• Exercise details: Keeping every line intact, print the records that follow.

• Stored data:
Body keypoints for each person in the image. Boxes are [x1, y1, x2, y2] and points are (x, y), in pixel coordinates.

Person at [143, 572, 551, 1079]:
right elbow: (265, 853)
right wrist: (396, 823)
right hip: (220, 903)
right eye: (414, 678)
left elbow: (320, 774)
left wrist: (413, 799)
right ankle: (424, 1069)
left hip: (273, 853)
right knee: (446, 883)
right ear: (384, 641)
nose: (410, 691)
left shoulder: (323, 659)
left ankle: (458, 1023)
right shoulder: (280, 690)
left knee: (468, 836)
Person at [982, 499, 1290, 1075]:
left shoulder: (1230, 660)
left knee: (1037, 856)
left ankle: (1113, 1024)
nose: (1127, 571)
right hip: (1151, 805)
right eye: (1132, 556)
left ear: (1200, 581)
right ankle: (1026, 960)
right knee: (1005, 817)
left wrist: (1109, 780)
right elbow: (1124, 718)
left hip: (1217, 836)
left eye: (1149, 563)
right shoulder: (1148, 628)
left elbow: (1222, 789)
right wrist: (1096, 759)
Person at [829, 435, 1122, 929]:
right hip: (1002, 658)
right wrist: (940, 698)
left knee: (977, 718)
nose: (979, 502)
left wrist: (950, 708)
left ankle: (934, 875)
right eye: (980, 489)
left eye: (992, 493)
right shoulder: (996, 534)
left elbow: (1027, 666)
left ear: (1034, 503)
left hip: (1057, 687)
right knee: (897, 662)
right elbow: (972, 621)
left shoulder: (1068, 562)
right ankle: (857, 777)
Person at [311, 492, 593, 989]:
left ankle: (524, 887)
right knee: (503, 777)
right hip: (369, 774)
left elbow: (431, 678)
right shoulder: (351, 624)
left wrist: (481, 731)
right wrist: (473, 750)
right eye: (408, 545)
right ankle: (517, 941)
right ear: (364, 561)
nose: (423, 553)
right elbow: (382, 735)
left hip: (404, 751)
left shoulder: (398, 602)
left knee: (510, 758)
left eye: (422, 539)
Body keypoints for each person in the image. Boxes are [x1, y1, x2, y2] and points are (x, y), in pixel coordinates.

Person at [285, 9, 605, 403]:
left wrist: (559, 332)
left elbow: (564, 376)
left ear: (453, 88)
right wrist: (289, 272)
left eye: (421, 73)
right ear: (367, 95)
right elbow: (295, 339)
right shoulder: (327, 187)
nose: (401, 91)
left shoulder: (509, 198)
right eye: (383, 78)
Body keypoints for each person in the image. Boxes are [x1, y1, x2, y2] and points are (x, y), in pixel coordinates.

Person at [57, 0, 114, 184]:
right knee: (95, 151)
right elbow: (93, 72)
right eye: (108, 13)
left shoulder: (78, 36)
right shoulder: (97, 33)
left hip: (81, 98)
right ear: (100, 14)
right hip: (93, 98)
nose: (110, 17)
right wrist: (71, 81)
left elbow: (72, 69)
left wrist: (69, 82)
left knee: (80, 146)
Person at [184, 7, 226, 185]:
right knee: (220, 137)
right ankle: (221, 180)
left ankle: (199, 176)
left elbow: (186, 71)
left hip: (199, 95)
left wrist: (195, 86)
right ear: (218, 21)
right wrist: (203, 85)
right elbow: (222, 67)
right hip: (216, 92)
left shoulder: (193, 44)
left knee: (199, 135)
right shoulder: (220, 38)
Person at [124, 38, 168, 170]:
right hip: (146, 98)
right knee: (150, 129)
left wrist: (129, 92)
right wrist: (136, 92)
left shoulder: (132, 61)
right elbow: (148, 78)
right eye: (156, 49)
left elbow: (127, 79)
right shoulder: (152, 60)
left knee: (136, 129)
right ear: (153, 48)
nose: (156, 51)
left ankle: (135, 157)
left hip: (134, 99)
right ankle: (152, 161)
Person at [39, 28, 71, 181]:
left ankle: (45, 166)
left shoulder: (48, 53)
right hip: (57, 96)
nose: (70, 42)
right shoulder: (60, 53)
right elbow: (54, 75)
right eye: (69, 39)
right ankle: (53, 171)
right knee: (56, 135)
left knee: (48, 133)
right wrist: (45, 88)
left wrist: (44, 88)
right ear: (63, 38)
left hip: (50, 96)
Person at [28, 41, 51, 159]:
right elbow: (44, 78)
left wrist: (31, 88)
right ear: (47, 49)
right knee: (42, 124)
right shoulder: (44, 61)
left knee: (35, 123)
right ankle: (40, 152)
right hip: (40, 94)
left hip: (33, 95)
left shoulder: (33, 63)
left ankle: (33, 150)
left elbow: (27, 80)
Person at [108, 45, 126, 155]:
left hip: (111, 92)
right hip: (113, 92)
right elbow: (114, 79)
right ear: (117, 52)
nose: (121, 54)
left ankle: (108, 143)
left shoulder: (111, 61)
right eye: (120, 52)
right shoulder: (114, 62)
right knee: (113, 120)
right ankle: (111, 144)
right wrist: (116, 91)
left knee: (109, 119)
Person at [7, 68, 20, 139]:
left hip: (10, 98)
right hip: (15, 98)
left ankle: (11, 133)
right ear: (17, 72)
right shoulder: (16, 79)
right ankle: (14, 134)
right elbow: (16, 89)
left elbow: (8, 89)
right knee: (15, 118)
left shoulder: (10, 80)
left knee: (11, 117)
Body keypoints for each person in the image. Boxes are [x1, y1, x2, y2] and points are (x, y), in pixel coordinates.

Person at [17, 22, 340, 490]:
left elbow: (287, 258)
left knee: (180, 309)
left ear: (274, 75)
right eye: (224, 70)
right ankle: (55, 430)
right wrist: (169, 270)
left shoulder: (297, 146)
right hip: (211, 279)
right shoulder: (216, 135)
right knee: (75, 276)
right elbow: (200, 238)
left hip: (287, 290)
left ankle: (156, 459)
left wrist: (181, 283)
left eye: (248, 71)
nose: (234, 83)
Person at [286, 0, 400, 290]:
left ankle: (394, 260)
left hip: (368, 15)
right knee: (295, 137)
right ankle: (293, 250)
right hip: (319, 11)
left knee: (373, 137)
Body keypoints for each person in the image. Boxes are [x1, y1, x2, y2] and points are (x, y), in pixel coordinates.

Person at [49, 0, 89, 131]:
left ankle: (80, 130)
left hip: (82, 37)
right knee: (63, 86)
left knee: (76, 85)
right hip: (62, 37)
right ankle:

• Answer for the task:
Body keypoints for each person in the image. Boxes are [x1, y1, x2, y2] and points are (x, y), in pixel coordinates.

Person at [143, 572, 551, 1079]:
right elbow: (265, 853)
right wrist: (396, 823)
right hip: (220, 903)
right eye: (414, 678)
left elbow: (320, 774)
left wrist: (413, 799)
right ankle: (424, 1069)
left hip: (273, 853)
right knee: (446, 883)
right ear: (384, 641)
nose: (410, 691)
left shoulder: (323, 659)
left ankle: (458, 1023)
right shoulder: (280, 690)
left knee: (468, 836)
Person at [982, 499, 1290, 1075]:
left shoulder: (1230, 660)
left knee: (1037, 856)
left ankle: (1113, 1024)
nose: (1127, 571)
right hip: (1151, 805)
right eye: (1132, 556)
left ear: (1200, 581)
right ankle: (1026, 960)
right knee: (1005, 817)
left wrist: (1109, 780)
right elbow: (1124, 718)
left hip: (1217, 836)
left eye: (1149, 563)
right shoulder: (1148, 628)
left elbow: (1222, 789)
right wrist: (1096, 759)
Person at [829, 435, 1122, 929]:
right hip: (1002, 658)
right wrist: (940, 698)
left knee: (977, 718)
nose: (979, 502)
left wrist: (950, 708)
left ankle: (934, 875)
right eye: (980, 489)
left eye: (992, 493)
right shoulder: (996, 534)
left elbow: (1027, 666)
left ear: (1034, 503)
left hip: (1057, 687)
right knee: (897, 662)
right elbow: (972, 621)
left shoulder: (1068, 562)
right ankle: (857, 777)
Person at [311, 492, 593, 989]:
left ankle: (524, 887)
right knee: (503, 777)
right hip: (369, 774)
left elbow: (431, 678)
right shoulder: (351, 624)
left wrist: (481, 731)
right wrist: (473, 750)
right eye: (408, 545)
right ankle: (517, 941)
right ear: (364, 561)
nose: (423, 553)
right elbow: (382, 735)
left hip: (404, 751)
left shoulder: (398, 602)
left knee: (510, 758)
left eye: (422, 539)
Body keypoints for each person in the image. Boxes are [x1, y1, x2, y2] and points are (x, y), in pixel coordinates.

Person at [285, 9, 605, 403]:
left wrist: (559, 332)
left elbow: (564, 376)
left ear: (453, 88)
right wrist: (289, 272)
left eye: (421, 73)
right ear: (367, 95)
right elbow: (295, 339)
right shoulder: (327, 187)
nose: (401, 91)
left shoulder: (509, 198)
right eye: (383, 78)
Body keypoints for each person in the image. Boxes are [x1, y1, x2, y2] and points are (x, y), in pixel coordinates.

Person at [57, 0, 114, 184]:
right knee: (95, 151)
right elbow: (93, 72)
right eye: (108, 13)
left shoulder: (78, 36)
right shoulder: (97, 33)
left hip: (81, 98)
right ear: (100, 14)
right hip: (93, 98)
nose: (110, 17)
right wrist: (71, 81)
left elbow: (72, 69)
left wrist: (69, 82)
left knee: (80, 146)
Person at [184, 7, 226, 185]:
right knee: (220, 137)
right ankle: (221, 180)
left ankle: (199, 176)
left elbow: (186, 71)
left hip: (199, 95)
left wrist: (195, 86)
right ear: (218, 21)
right wrist: (203, 85)
right elbow: (222, 67)
right hip: (216, 92)
left shoulder: (193, 44)
left knee: (199, 135)
right shoulder: (220, 38)
Person at [124, 38, 168, 170]:
right hip: (146, 98)
right knee: (150, 129)
left wrist: (129, 92)
right wrist: (136, 92)
left shoulder: (132, 61)
right elbow: (148, 78)
right eye: (156, 49)
left elbow: (127, 79)
right shoulder: (152, 60)
left knee: (136, 129)
right ear: (153, 48)
nose: (156, 51)
left ankle: (135, 157)
left hip: (134, 99)
right ankle: (152, 161)
Person at [39, 28, 71, 181]:
left ankle: (45, 166)
left shoulder: (48, 53)
right hip: (57, 96)
nose: (70, 42)
right shoulder: (60, 53)
right elbow: (54, 75)
right eye: (69, 39)
right ankle: (53, 171)
right knee: (56, 135)
left knee: (48, 133)
right wrist: (45, 88)
left wrist: (44, 88)
right ear: (63, 38)
left hip: (50, 96)
Person at [28, 41, 51, 159]:
right elbow: (44, 78)
left wrist: (31, 88)
right ear: (47, 49)
right knee: (42, 124)
right shoulder: (44, 61)
left knee: (35, 123)
right ankle: (40, 152)
right hip: (40, 94)
left hip: (33, 95)
left shoulder: (33, 63)
left ankle: (33, 150)
left elbow: (27, 80)
Person at [108, 45, 126, 155]:
left hip: (111, 92)
right hip: (113, 92)
right elbow: (114, 79)
right ear: (117, 52)
nose: (121, 54)
left ankle: (108, 143)
left shoulder: (111, 61)
right eye: (120, 52)
right shoulder: (114, 62)
right knee: (113, 120)
right ankle: (111, 144)
right wrist: (116, 91)
left knee: (109, 119)
Person at [7, 68, 20, 139]:
left hip: (10, 98)
right hip: (15, 98)
left ankle: (11, 133)
right ear: (17, 72)
right shoulder: (16, 79)
right ankle: (14, 134)
right elbow: (16, 89)
left elbow: (8, 89)
right knee: (15, 118)
left shoulder: (10, 80)
left knee: (11, 117)
Body keypoints for each person in the image. Boxes are [x1, y1, x2, y2] and points are (x, y), in pixel coordinates.

Person at [17, 22, 340, 490]:
left elbow: (287, 258)
left knee: (180, 309)
left ear: (274, 75)
right eye: (224, 70)
right ankle: (55, 430)
right wrist: (169, 270)
left shoulder: (297, 146)
right hip: (211, 279)
right shoulder: (216, 135)
right knee: (75, 276)
right elbow: (200, 238)
left hip: (287, 290)
left ankle: (156, 459)
left wrist: (181, 283)
left eye: (248, 71)
nose: (234, 83)
Person at [286, 0, 400, 290]:
left ankle: (394, 260)
left hip: (368, 15)
right knee: (295, 137)
right ankle: (293, 250)
right hip: (319, 11)
left knee: (373, 137)
Body keypoints for each person in the image. Boxes are [x1, y1, x2, y2] and points are (x, y), in pixel coordinates.

Person at [49, 0, 89, 131]:
left ankle: (80, 130)
left hip: (82, 37)
right knee: (63, 86)
left knee: (76, 85)
right hip: (62, 37)
right ankle:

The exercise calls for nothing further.